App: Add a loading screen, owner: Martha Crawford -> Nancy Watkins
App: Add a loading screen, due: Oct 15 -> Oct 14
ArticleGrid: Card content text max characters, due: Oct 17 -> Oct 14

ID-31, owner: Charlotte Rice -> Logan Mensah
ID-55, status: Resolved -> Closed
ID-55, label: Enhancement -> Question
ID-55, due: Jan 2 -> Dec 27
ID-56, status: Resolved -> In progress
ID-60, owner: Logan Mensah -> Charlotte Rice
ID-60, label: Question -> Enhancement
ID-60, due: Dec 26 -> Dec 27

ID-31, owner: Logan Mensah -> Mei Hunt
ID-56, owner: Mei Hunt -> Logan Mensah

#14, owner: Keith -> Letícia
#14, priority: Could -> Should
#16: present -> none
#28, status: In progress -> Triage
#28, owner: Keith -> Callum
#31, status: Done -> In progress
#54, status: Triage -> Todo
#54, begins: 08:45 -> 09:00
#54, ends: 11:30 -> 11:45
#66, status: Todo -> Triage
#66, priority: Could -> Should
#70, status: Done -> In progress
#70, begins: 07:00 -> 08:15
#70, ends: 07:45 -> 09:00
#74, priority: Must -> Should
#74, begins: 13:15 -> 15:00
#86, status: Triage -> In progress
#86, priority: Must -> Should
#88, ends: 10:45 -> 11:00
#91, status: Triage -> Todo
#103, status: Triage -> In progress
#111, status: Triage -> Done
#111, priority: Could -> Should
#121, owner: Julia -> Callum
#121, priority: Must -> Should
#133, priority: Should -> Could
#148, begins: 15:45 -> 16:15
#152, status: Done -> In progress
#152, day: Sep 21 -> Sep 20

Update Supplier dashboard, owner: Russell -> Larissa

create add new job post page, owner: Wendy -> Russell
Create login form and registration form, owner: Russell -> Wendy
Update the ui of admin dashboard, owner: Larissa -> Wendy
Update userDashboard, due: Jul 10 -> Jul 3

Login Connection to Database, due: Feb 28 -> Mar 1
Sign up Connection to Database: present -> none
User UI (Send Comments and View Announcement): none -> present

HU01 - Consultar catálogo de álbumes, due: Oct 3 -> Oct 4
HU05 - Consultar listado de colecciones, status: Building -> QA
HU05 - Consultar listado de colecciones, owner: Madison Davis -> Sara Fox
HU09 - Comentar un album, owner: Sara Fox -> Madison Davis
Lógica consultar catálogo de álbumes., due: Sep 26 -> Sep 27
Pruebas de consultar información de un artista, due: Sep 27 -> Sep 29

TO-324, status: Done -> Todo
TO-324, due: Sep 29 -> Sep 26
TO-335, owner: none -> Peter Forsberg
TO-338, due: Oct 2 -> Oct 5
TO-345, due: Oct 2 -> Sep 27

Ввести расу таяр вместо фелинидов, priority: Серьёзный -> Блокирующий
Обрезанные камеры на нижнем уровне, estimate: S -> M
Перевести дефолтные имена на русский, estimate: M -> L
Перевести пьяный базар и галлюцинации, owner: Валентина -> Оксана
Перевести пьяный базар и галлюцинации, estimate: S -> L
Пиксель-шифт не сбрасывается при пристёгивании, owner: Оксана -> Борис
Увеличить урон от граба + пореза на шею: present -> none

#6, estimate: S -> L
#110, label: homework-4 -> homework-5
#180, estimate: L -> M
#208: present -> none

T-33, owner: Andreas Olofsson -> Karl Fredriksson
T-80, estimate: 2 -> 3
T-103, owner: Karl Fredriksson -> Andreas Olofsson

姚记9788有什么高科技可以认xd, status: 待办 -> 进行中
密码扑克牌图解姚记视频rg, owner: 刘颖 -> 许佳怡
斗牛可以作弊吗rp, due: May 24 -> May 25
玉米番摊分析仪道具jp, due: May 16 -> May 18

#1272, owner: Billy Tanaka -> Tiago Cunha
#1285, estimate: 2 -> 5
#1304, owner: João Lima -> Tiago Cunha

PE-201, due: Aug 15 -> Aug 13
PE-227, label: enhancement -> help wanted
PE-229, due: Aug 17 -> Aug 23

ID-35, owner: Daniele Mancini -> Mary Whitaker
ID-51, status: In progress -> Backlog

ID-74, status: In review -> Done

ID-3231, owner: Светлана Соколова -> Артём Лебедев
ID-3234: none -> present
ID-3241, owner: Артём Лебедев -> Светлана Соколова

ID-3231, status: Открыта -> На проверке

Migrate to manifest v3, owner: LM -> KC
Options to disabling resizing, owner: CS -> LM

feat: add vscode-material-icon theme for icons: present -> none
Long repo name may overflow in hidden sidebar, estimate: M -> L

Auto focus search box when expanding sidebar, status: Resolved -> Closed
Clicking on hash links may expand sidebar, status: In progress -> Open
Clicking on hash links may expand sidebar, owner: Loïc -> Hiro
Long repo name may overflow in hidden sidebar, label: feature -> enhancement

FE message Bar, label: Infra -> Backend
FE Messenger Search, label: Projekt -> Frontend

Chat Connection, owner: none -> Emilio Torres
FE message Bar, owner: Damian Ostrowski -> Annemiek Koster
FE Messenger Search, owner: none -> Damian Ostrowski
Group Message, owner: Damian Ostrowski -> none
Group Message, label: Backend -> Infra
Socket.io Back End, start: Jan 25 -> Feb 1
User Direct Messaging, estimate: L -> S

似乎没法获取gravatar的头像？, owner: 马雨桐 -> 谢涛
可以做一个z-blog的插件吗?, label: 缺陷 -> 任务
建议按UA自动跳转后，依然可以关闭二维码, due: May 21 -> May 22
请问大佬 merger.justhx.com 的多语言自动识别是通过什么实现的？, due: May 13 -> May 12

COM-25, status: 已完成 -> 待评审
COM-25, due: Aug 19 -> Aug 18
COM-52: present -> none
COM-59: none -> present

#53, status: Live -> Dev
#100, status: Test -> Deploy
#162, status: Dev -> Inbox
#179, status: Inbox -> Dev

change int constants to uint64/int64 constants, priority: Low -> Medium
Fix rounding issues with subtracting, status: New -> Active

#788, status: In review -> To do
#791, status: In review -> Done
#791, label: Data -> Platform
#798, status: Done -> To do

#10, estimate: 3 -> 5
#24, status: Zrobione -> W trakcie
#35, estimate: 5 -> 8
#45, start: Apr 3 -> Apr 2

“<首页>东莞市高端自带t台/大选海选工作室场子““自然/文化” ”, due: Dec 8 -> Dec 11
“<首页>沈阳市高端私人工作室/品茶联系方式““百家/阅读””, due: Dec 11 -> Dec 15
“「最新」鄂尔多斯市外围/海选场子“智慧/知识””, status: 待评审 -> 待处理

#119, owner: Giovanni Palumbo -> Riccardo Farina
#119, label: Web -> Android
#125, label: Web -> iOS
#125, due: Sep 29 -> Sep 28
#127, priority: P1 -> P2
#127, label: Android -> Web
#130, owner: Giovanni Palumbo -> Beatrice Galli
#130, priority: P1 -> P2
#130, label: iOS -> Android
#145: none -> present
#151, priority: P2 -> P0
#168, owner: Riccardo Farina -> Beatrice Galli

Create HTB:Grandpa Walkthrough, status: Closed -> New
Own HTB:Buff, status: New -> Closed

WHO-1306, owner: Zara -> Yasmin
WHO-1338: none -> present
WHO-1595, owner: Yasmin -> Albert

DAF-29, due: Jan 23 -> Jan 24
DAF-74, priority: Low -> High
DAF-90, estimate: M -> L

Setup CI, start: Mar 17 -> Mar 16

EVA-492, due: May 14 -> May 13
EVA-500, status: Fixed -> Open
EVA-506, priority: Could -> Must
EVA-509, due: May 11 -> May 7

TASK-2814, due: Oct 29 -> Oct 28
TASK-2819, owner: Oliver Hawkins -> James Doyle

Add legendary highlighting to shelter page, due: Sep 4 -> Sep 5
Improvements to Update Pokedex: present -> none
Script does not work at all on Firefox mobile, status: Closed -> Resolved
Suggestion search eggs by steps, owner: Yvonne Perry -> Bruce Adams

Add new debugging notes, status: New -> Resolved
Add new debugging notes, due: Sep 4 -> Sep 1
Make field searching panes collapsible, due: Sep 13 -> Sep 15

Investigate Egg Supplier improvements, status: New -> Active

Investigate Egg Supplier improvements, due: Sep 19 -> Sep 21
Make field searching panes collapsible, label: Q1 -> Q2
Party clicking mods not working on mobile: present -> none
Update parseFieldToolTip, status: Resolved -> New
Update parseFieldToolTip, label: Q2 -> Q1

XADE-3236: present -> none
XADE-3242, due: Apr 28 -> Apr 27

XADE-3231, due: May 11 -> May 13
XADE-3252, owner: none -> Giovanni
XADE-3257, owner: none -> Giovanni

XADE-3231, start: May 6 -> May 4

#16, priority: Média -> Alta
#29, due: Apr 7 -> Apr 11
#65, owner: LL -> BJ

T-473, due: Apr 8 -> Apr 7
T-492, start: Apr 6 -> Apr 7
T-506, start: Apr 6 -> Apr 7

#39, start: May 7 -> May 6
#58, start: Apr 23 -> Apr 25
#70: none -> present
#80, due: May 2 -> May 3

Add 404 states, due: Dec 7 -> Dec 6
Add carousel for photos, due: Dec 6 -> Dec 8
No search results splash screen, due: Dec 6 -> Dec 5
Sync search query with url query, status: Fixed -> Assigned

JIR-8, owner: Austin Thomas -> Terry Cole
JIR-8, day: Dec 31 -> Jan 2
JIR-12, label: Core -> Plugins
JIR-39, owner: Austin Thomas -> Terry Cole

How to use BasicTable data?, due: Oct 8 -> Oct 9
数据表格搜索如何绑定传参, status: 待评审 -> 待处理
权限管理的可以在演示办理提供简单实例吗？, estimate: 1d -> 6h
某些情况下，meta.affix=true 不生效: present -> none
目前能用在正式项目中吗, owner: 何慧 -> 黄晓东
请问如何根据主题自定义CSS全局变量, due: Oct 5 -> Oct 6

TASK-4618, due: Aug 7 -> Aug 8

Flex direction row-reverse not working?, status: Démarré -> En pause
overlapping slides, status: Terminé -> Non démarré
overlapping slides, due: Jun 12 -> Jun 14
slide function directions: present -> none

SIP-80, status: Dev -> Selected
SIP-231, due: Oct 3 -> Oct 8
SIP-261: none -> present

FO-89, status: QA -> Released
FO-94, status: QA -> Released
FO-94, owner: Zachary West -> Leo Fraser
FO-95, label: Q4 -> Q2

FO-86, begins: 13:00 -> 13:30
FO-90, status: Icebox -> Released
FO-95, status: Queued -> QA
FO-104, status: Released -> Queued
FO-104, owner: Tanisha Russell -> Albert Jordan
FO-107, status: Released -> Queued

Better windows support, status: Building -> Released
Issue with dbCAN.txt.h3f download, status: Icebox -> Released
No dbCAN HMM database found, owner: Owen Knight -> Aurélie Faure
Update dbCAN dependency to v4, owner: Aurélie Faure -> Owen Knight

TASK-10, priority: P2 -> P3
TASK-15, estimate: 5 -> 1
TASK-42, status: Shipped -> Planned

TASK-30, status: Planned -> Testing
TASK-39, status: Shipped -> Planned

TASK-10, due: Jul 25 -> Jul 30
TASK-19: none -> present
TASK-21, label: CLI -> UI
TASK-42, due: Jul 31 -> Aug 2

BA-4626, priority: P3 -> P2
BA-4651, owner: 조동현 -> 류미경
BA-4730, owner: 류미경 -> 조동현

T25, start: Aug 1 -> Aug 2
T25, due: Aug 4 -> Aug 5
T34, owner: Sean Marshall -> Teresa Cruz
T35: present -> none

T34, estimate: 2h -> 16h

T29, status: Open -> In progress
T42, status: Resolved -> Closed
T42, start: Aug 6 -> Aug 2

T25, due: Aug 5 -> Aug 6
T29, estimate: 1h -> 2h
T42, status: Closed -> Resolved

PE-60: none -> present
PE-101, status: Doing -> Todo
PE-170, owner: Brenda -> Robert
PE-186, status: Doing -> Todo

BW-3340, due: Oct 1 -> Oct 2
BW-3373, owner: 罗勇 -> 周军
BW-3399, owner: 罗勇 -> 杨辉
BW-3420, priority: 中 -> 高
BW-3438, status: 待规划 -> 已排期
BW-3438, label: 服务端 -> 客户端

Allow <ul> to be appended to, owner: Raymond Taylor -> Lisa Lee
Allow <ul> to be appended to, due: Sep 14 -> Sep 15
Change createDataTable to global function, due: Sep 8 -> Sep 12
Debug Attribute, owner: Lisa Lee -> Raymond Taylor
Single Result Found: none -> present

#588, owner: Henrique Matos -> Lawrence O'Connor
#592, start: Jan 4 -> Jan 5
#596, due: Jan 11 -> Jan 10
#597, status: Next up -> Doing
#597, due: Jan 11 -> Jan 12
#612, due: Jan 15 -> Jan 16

****************

- _TO DO_
Reproduce verbatim the lines above, from the line with "HU09 - Comentar" through the line with "ID-3234: none -> present".

- _ANSWER_
HU09 - Comentar un album, owner: Sara Fox -> Madison Davis
Lógica consultar catálogo de álbumes., due: Sep 26 -> Sep 27
Pruebas de consultar información de un artista, due: Sep 27 -> Sep 29

TO-324, status: Done -> Todo
TO-324, due: Sep 29 -> Sep 26
TO-335, owner: none -> Peter Forsberg
TO-338, due: Oct 2 -> Oct 5
TO-345, due: Oct 2 -> Sep 27

Ввести расу таяр вместо фелинидов, priority: Серьёзный -> Блокирующий
Обрезанные камеры на нижнем уровне, estimate: S -> M
Перевести дефолтные имена на русский, estimate: M -> L
Перевести пьяный базар и галлюцинации, owner: Валентина -> Оксана
Перевести пьяный базар и галлюцинации, estimate: S -> L
Пиксель-шифт не сбрасывается при пристёгивании, owner: Оксана -> Борис
Увеличить урон от граба + пореза на шею: present -> none

#6, estimate: S -> L
#110, label: homework-4 -> homework-5
#180, estimate: L -> M
#208: present -> none

T-33, owner: Andreas Olofsson -> Karl Fredriksson
T-80, estimate: 2 -> 3
T-103, owner: Karl Fredriksson -> Andreas Olofsson

姚记9788有什么高科技可以认xd, status: 待办 -> 进行中
密码扑克牌图解姚记视频rg, owner: 刘颖 -> 许佳怡
斗牛可以作弊吗rp, due: May 24 -> May 25
玉米番摊分析仪道具jp, due: May 16 -> May 18

#1272, owner: Billy Tanaka -> Tiago Cunha
#1285, estimate: 2 -> 5
#1304, owner: João Lima -> Tiago Cunha

PE-201, due: Aug 15 -> Aug 13
PE-227, label: enhancement -> help wanted
PE-229, due: Aug 17 -> Aug 23

ID-35, owner: Daniele Mancini -> Mary Whitaker
ID-51, status: In progress -> Backlog

ID-74, status: In review -> Done

ID-3231, owner: Светлана Соколова -> Артём Лебедев
ID-3234: none -> present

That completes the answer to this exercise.